Subset: Collection
The questions in this section are designed to elicit information that may help researchers and practitioners to create alternative datasets with similar characteristics.
URI: Collection
Identifier and Mapping Information
Schema Source
- from schema: https://w3id.org/bridge2ai/data-sheets-schema
Classes in subset
Class | Description |
---|---|
CollectionConsent | Did the individuals in question consent to the collection and use of their da... |
CollectionMechanism | What mechanisms or procedures were used to collect the data (e |
CollectionNotification | Were the individuals in question notified about the data collection? If so, p... |
CollectionTimeframe | Over what timeframe was the data collected? Does this timeframe match the cre... |
ConsentRevocation | If consent was obtained, were the consenting individuals provided with a mech... |
DataCollector | Who was involved in the data collection process (e |
DataProtectionImpact | Has an analysis of the potential impact of the dataset and its use on data su... |
DirectCollection | Did you collect the data from the individuals in question directly, or obtain... |
EthicalReview | Were any ethical review processes conducted (e |
InstanceAcquisition | How was the data associated with each instance acquired?

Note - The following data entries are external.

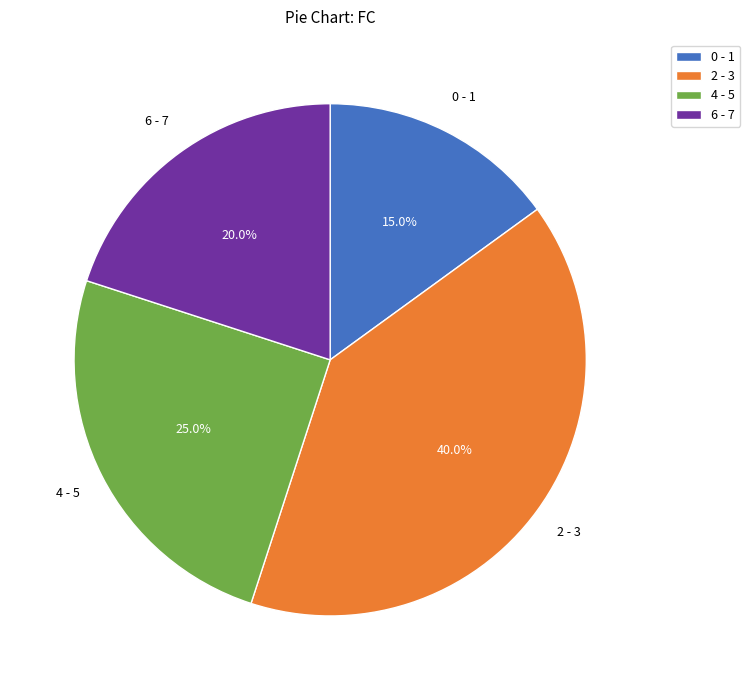

Approximately how many times larger is the value at 6 - 7 compared to 0 - 1?

1.3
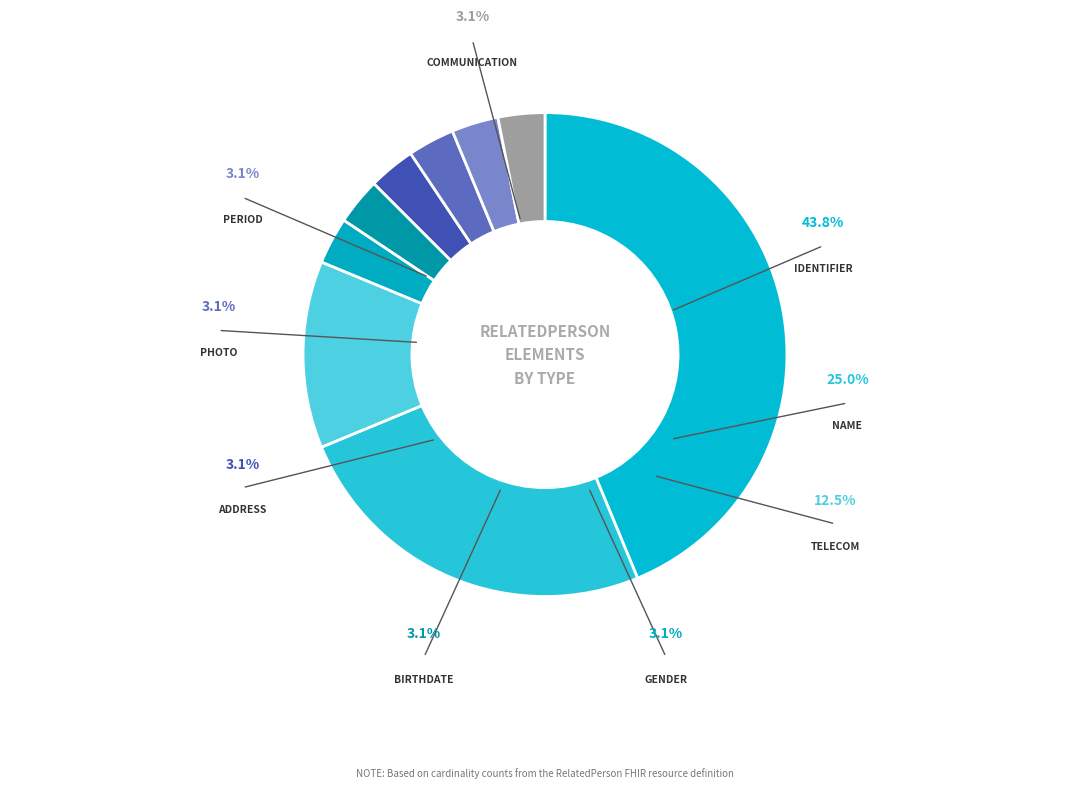

Which category has the smallest portion of the pie?

RelatedPerson.gender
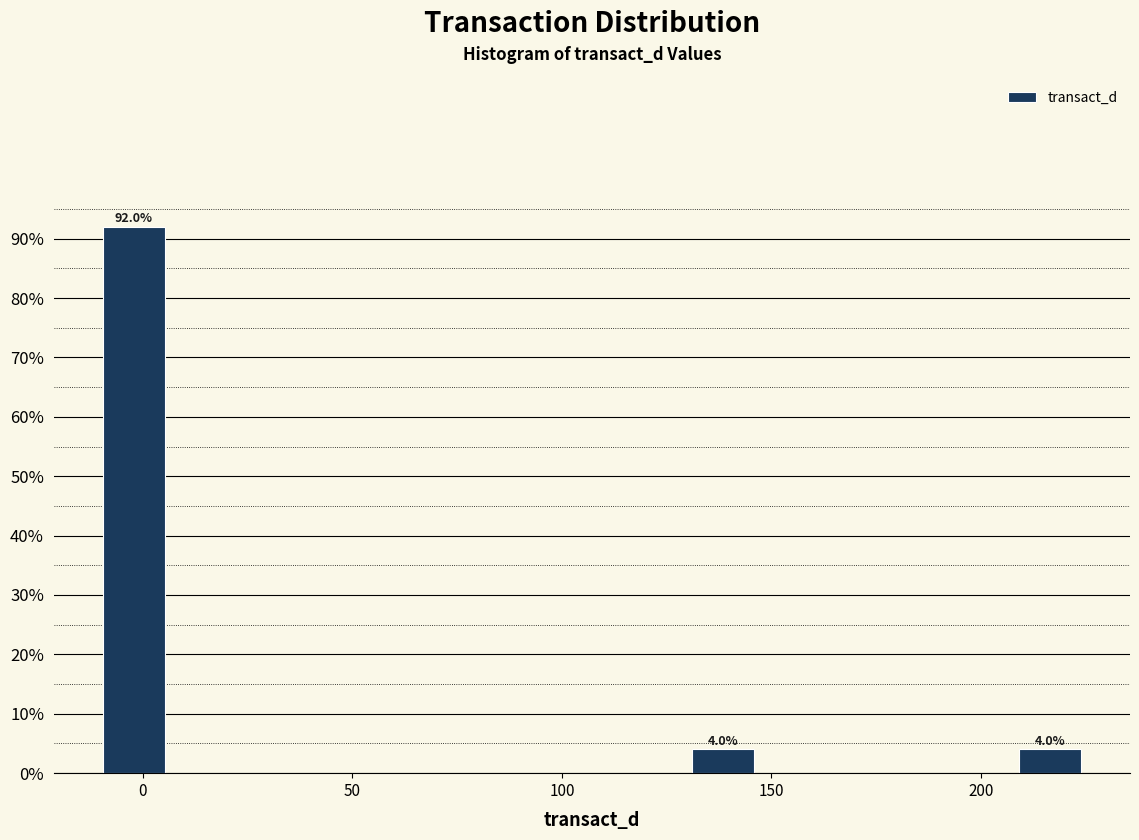

Around what value on the x-axis is the tallest bar? Give the approximate position of its centre, as read against the axis.

0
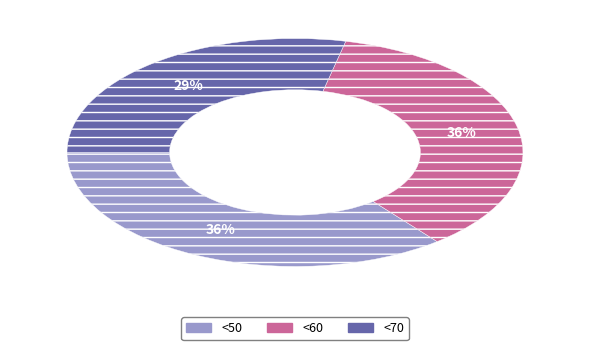

To the nearest percent, what is the difference between the largest and smallest slice percentages?

7%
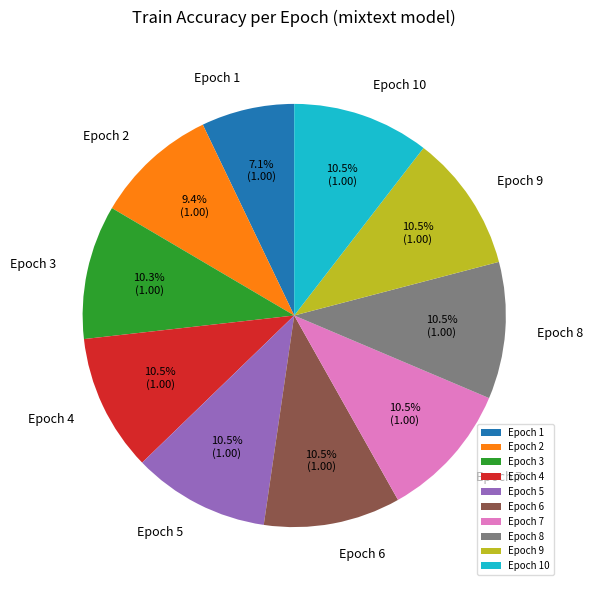

What is the smallest slice in the pie chart?

Epoch 1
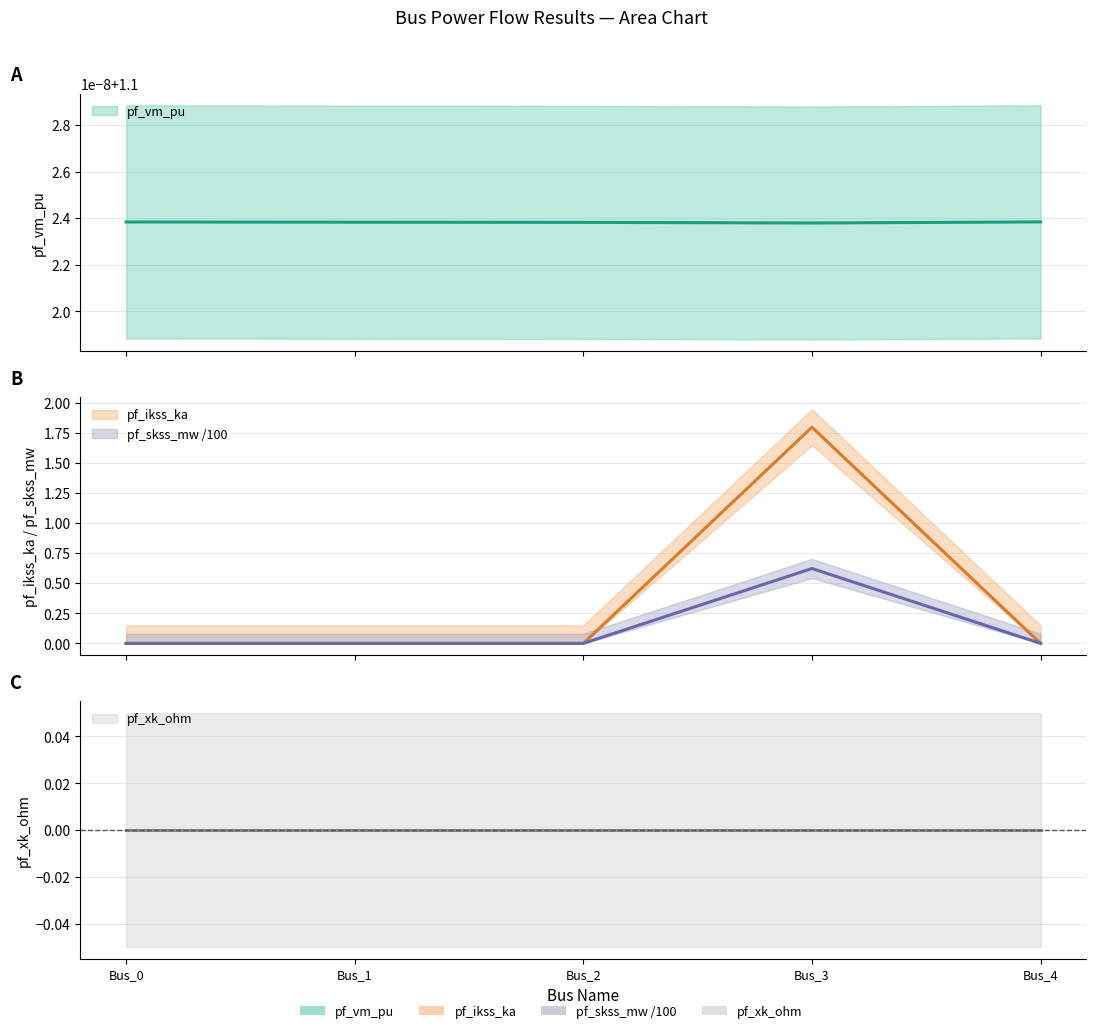

True or false: pf_ikss_ka has more than 2 interior local peaks.

False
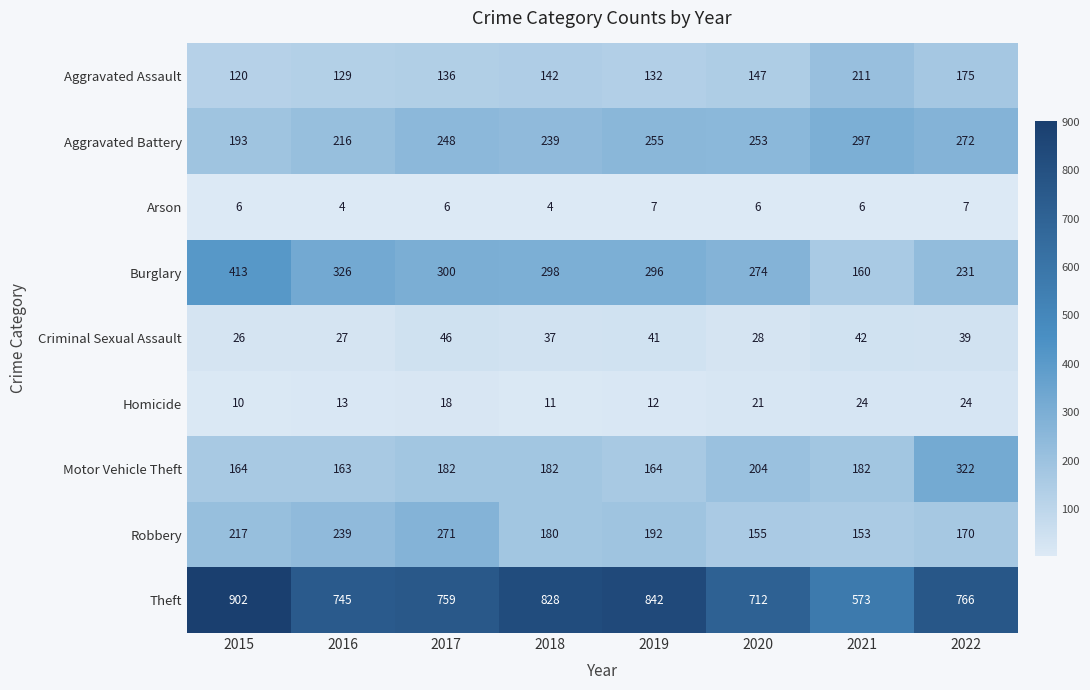

Which series has the largest range (max minus min)?

Theft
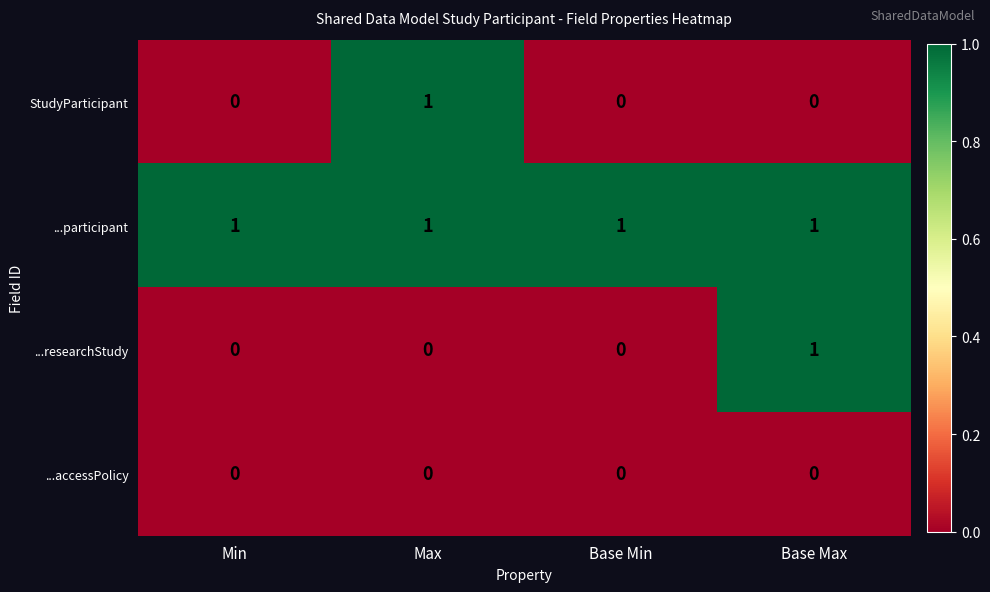

At which label does StudyParticipant reach its peak?

Max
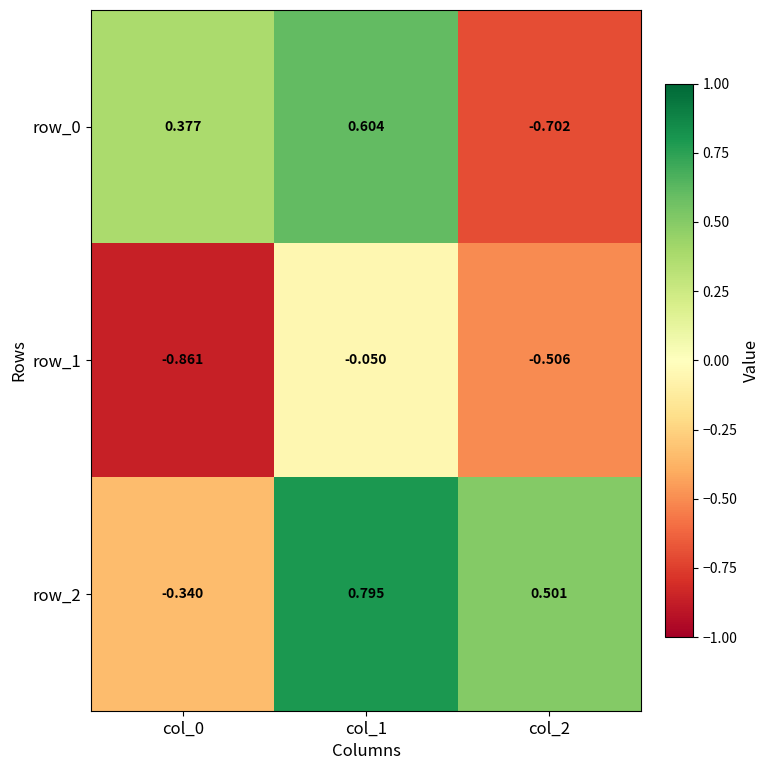

Is the value of row_0 at col_1 greater than the value of row_2 at col_2?

Yes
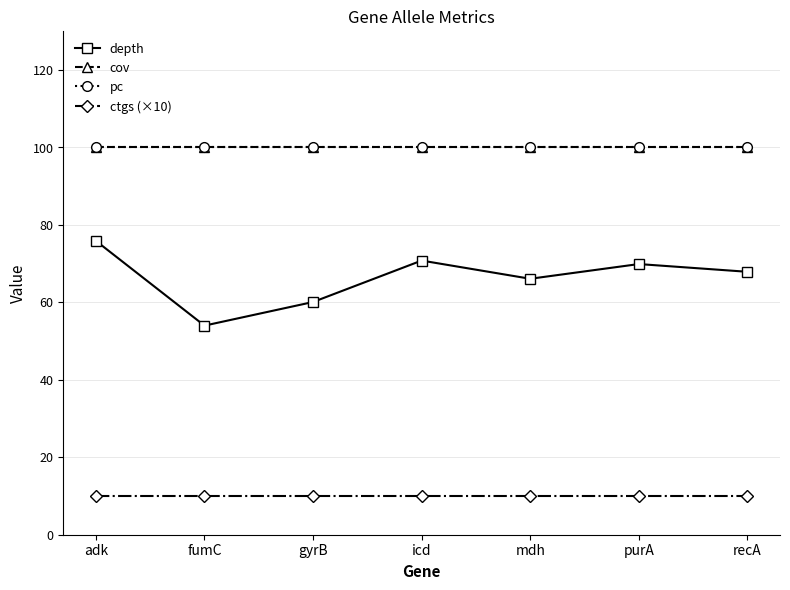

Is this an area chart (filled region under the line)?

No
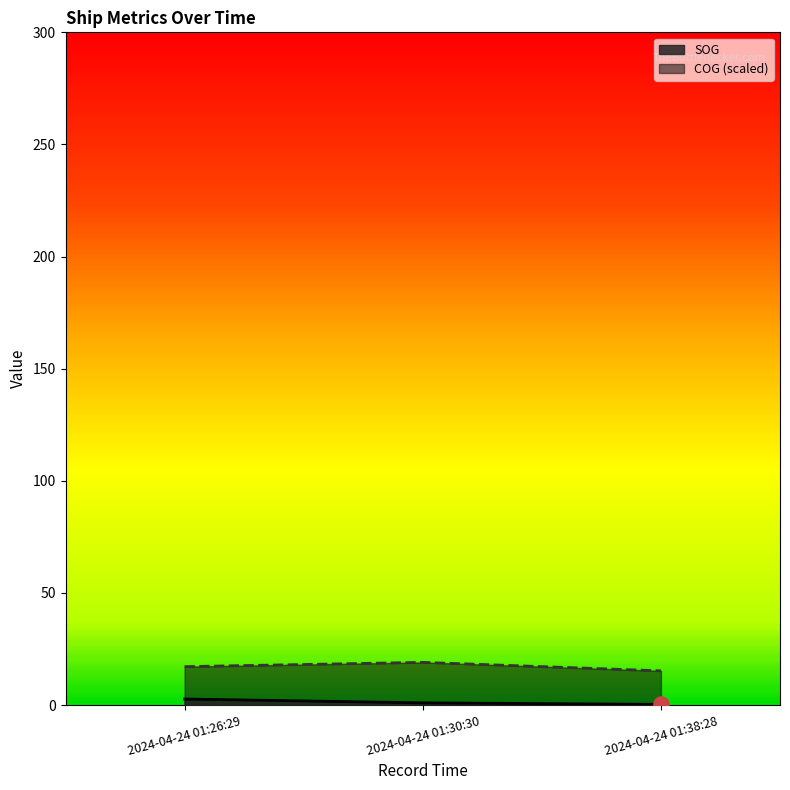

Is the value of SOG at 2024-04-24 01:30:30 greater than the value of COG at 2024-04-24 01:30:30?

No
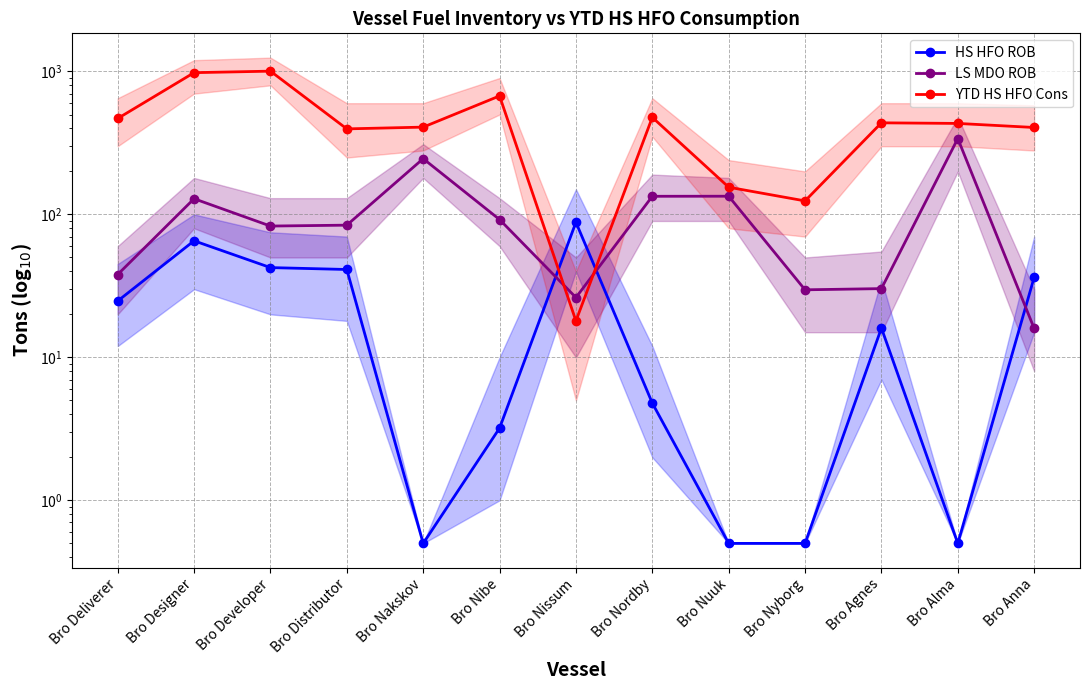

At which category does LS MDO ROB reach its first local valley?

Bro Developer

Was the data directl... |
SamplingStrategy | Does the dataset contain all possible instances or is it a sample (not necess... |
CollectionConsent
Did the individuals in question consent to the collection and use of their data? If so, please describe (or show with screenshots or other information) how consent was requested and provided, and provide a link or other access point to, or otherwise reproduce, the exact language to which the individuals consented.
CollectionMechanism
What mechanisms or procedures were used to collect the data (e.g., hardware apparatuses or sensors, manual human curation, software programs, software APIs)? How were these mechanisms or procedures validated?
CollectionNotification
Were the individuals in question notified about the data collection? If so, please describe (or show with screenshots or other information) how notice was provided, and provide a link or other access point to, or otherwise reproduce, the exact language of the notification itself.
CollectionTimeframe
Over what timeframe was the data collected? Does this timeframe match the creation timeframe of the data associated with the instances (e.g., recent crawl of old news articles)? If not, please describe the timeframe in which the data associated with the instances was created.
ConsentRevocation
If consent was obtained, were the consenting individuals provided with a mechanism to revoke their consent in the future or 8 for certain uses? If so, please provide a description, as well as a link or other access point to the mechanism (if appropriate).
DataCollector
Who was involved in the data collection process (e.g., students, crowdworkers, contractors) and how were they compensated (e.g., how much were crowdworkers paid)?
DataProtectionImpact
Has an analysis of the potential impact of the dataset and its use on data subjects (e.g., a data protection impact analysis) been conducted? If so, please provide a description of this analysis, including the outcomes, as well as a link or other access point to any supporting documentation.
DirectCollection
Did you collect the data from the individuals in question directly, or obtain it via third parties or other sources (e.g., websites)?
EthicalReview
Were any ethical review processes conducted (e.g., by an institutional review board)? If so, please provide a description of these review processes, including the outcomes, as well as a link or other access point to any supporting documentation.
InstanceAcquisition
How was the data associated with each instance acquired? Was the data directly observable (e.g., raw text, movie ratings), reported by subjects (e.g., survey responses), or indirectly inferred/derived from other data (e.g., part-of-speech tags, model-based guesses for age or language)? If the data was reported by subjects or indirectly inferred/derived from other data, was the data validated/verified?
SamplingStrategy
Does the dataset contain all possible instances or is it a sample (not necessarily random) of instances from a larger set? If the dataset is a sample, then what is the larger set? Is the sample representative of the larger set (e.g., geographic coverage)? If so, please describe how this representativeness was validated/verified. If it is not representative of the larger set, please describe why not (e.g., to cover a more diverse range of instances, because instances were withheld or unavailable).